Job item. Rewrite the rows below, changing "series" to "trace" everywhere and leaving everything else untouched. Leave out the pictures.

Material to process.
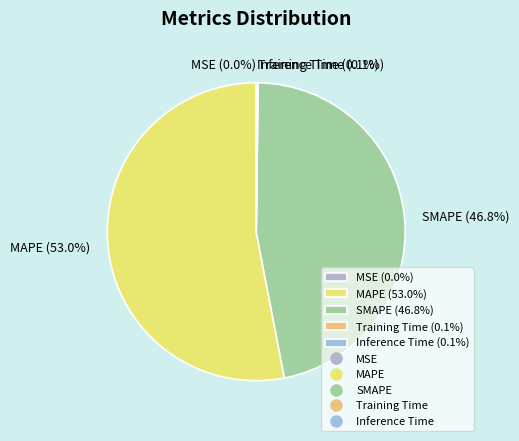

Which has a higher value, MAPE (53.0%) or SMAPE (46.8%)?

MAPE (53.0%)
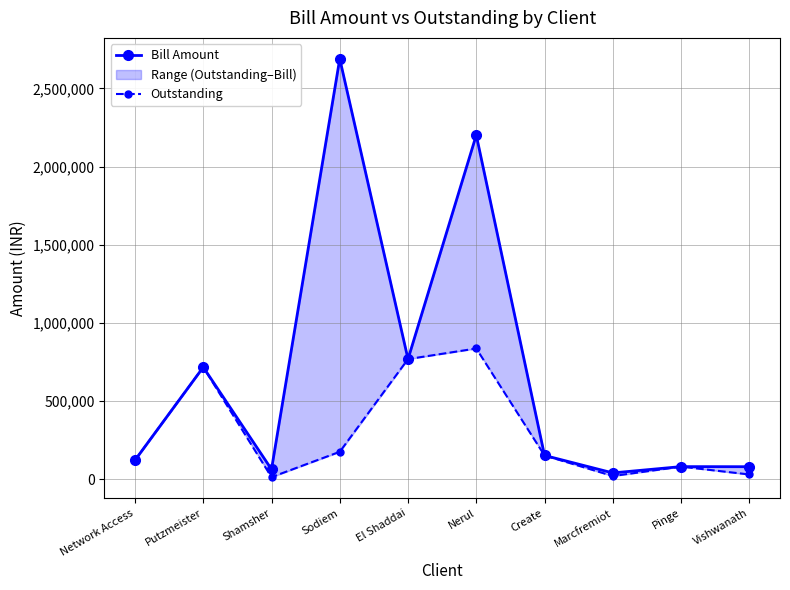

At which category does Bill Amount reach its first local valley?

Shamsher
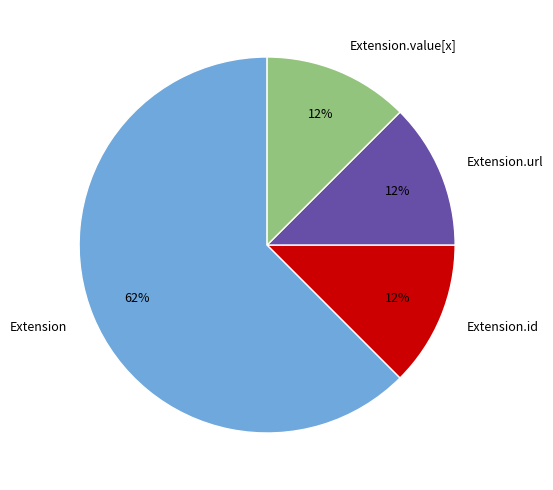

To the nearest percent, what is the average slice percentage?

25%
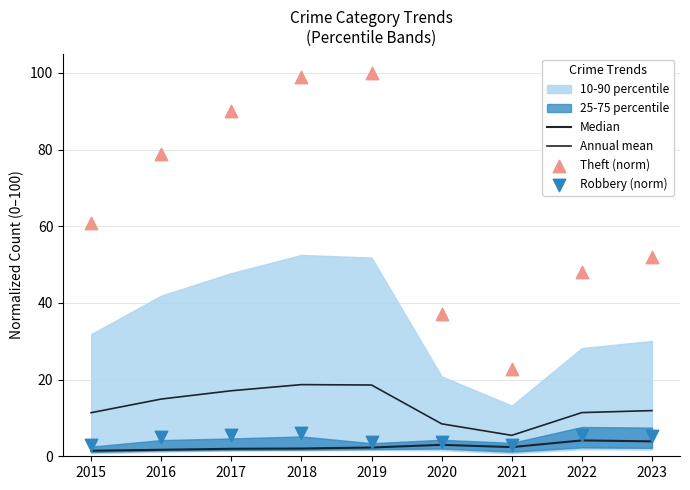

Is the value of Robbery (norm) at 2017 greater than the value of Median at 2019?

Yes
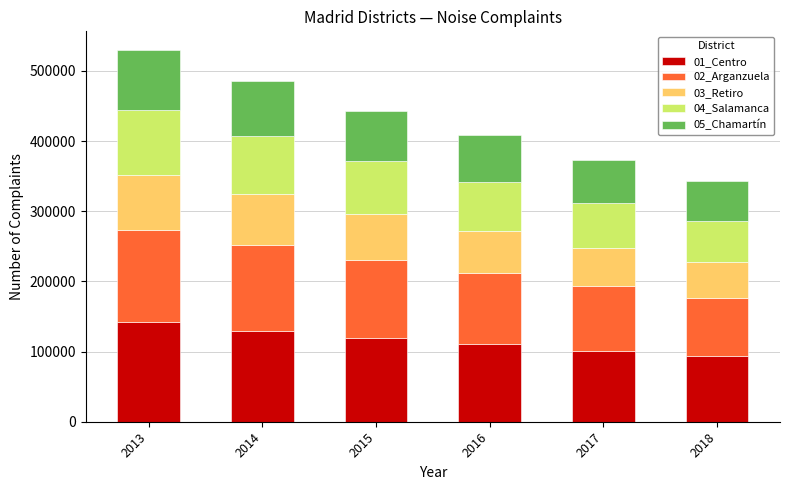

What is the difference between the 01_Centro values at 2017 and 2013?

40970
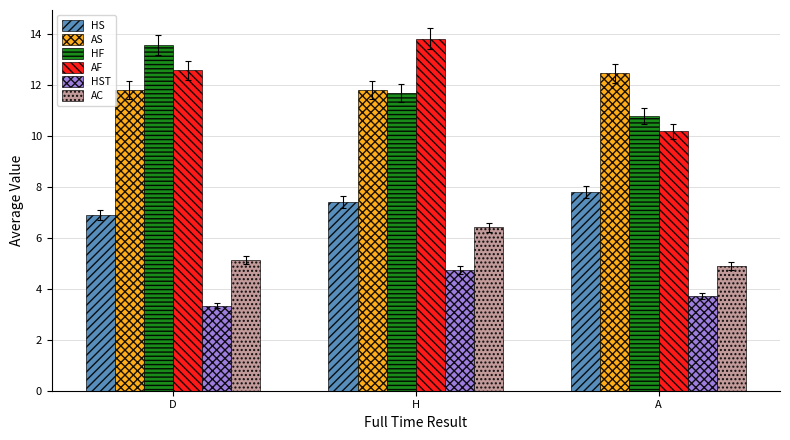

Rank the series by their maximum value, from highest to lowest.

AF, HF, AS, HS, AC, HST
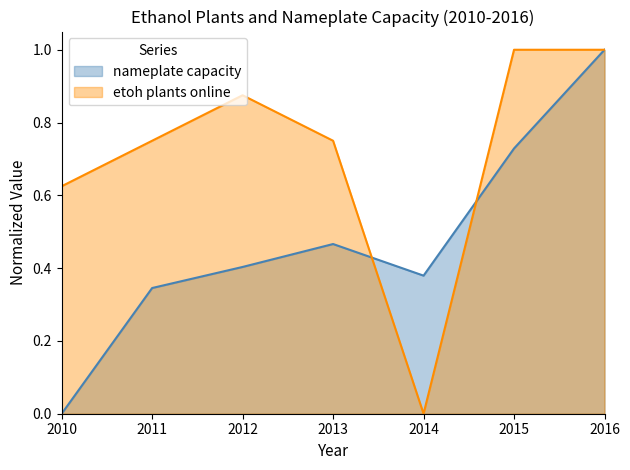

Where do nameplate capacity and etoh plants online first cross each other?

2013 and 2014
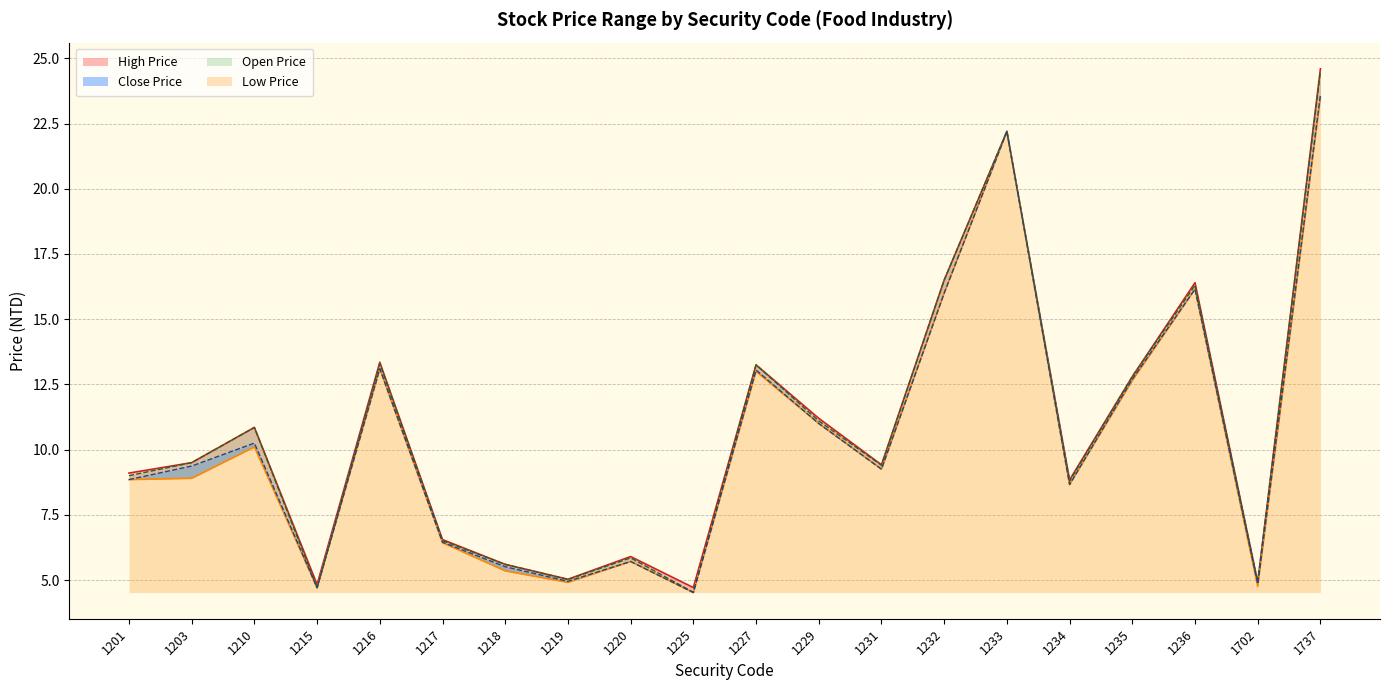

The value of Open Price at 1218 is 5.6. True or false?

True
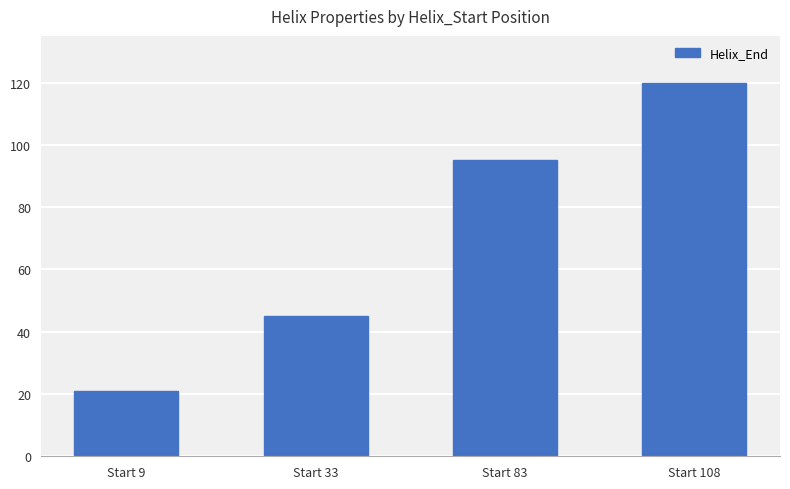

Rank the categories by value from highest to lowest.

Start 108, Start 83, Start 33, Start 9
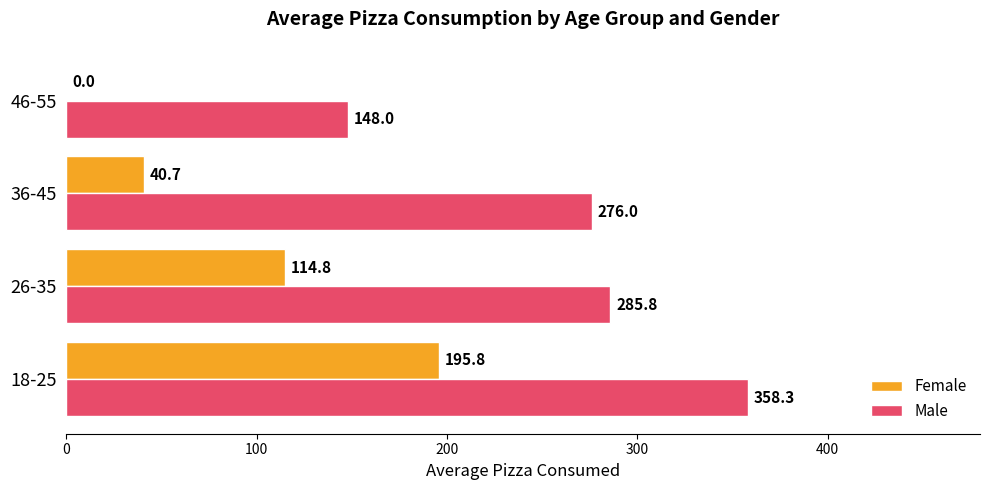

Is it true that Female equals 89.4 at 46-55?

False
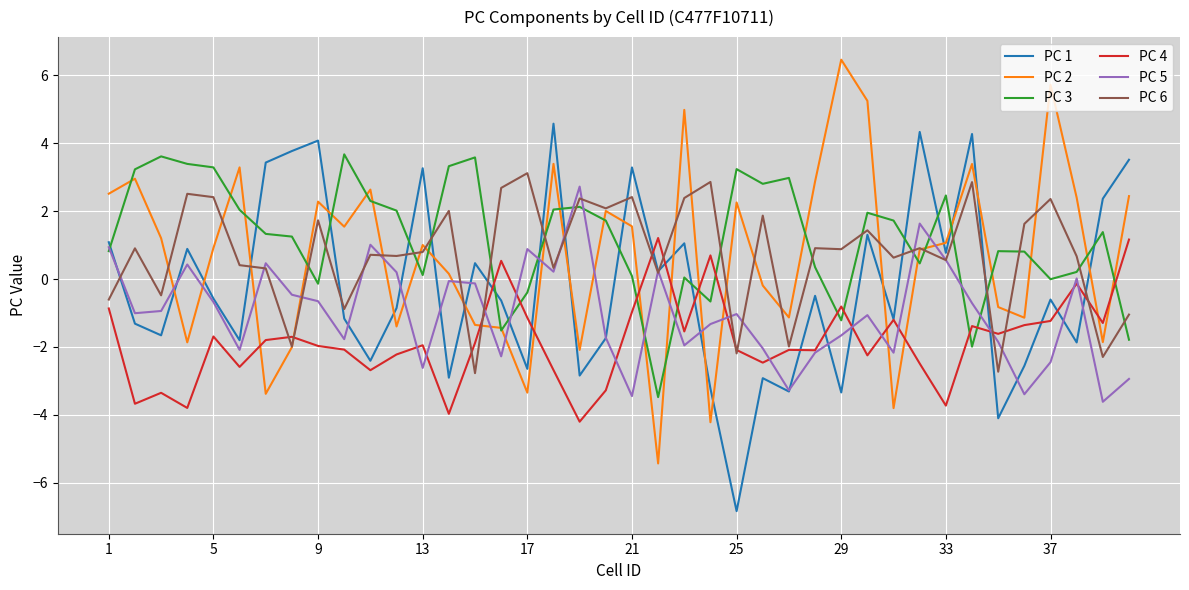

After their last crossing, which series has the higher values: PC 2 or PC 4?

PC 2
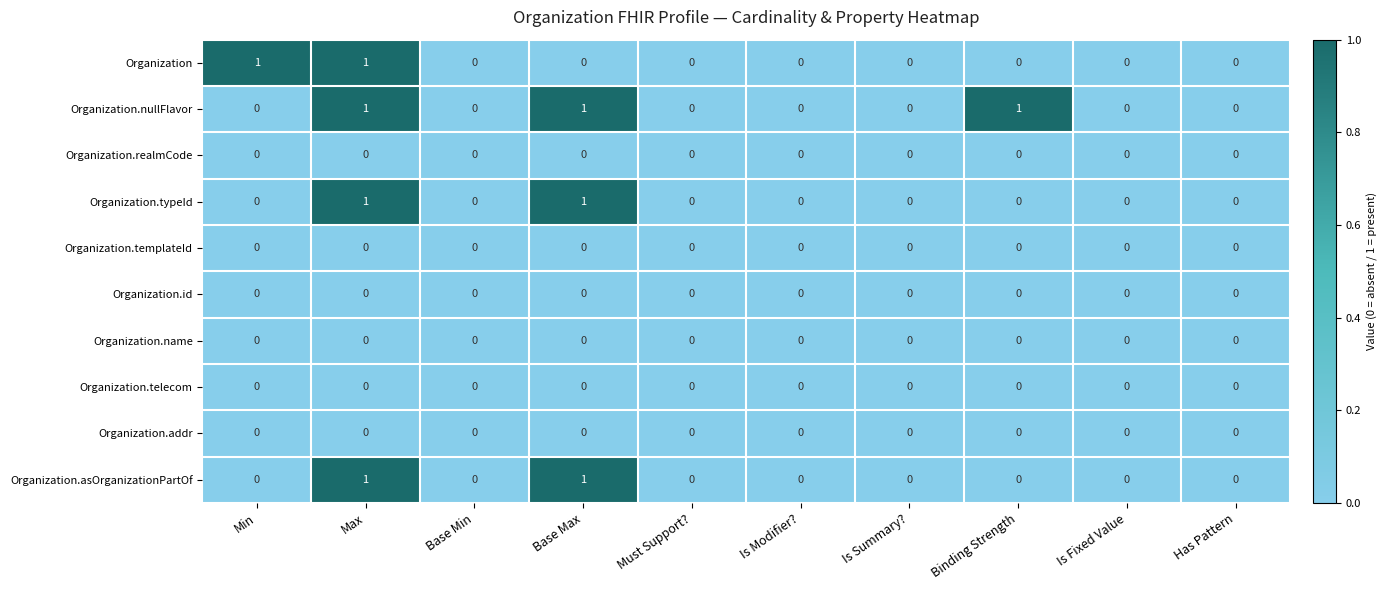

Which series changed the most between Min and Must Support??

Organization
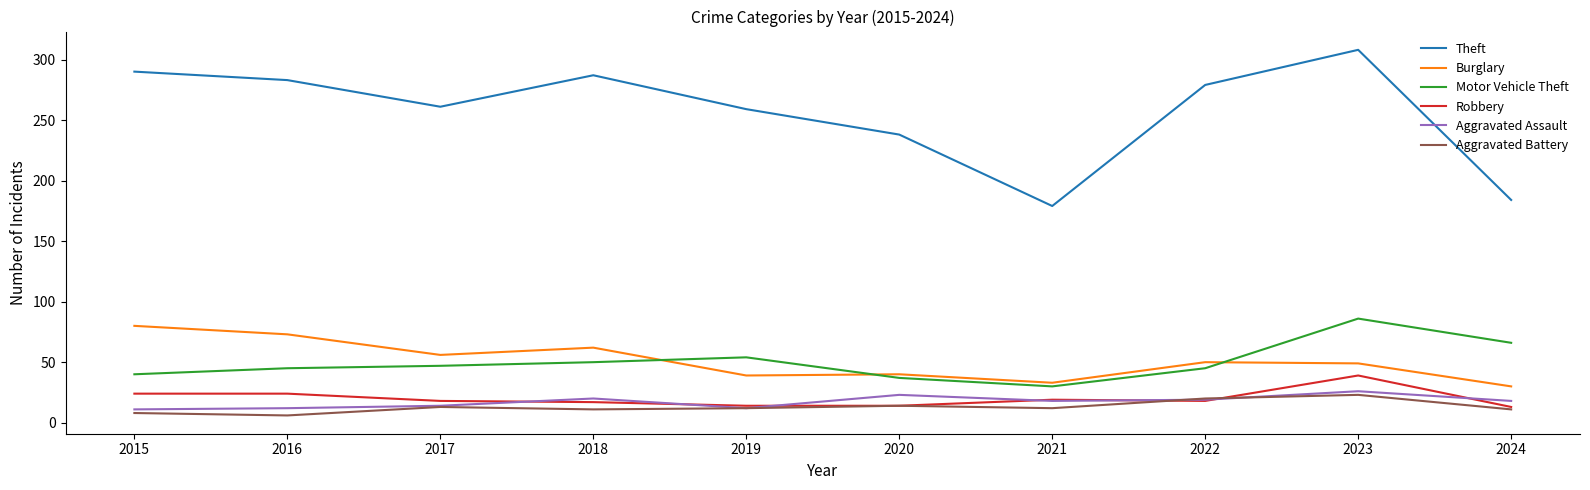

Which series changed the most between 2020 and 2023?

Theft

Response to this exercise.
Which has a higher value, MAPE (53.0%) or SMAPE (46.8%)?

MAPE (53.0%)

At which category does Bill Amount reach its first local valley?

Shamsher

To the nearest percent, what is the average slice percentage?

25%

Is the value of Robbery (norm) at 2017 greater than the value of Median at 2019?

Yes

What is the difference between the 01_Centro values at 2017 and 2013?

40970

Rank the trace by their maximum value, from highest to lowest.

AF, HF, AS, HS, AC, HST

Where do nameplate capacity and etoh plants online first cross each other?

2013 and 2014

The value of Open Price at 1218 is 5.6. True or false?

True

Rank the categories by value from highest to lowest.

Start 108, Start 83, Start 33, Start 9

Is it true that Female equals 89.4 at 46-55?

False

After their last crossing, which trace has the higher values: PC 2 or PC 4?

PC 2

Which trace changed the most between Min and Must Support??

Organization

Which trace changed the most between 2020 and 2023?

Theft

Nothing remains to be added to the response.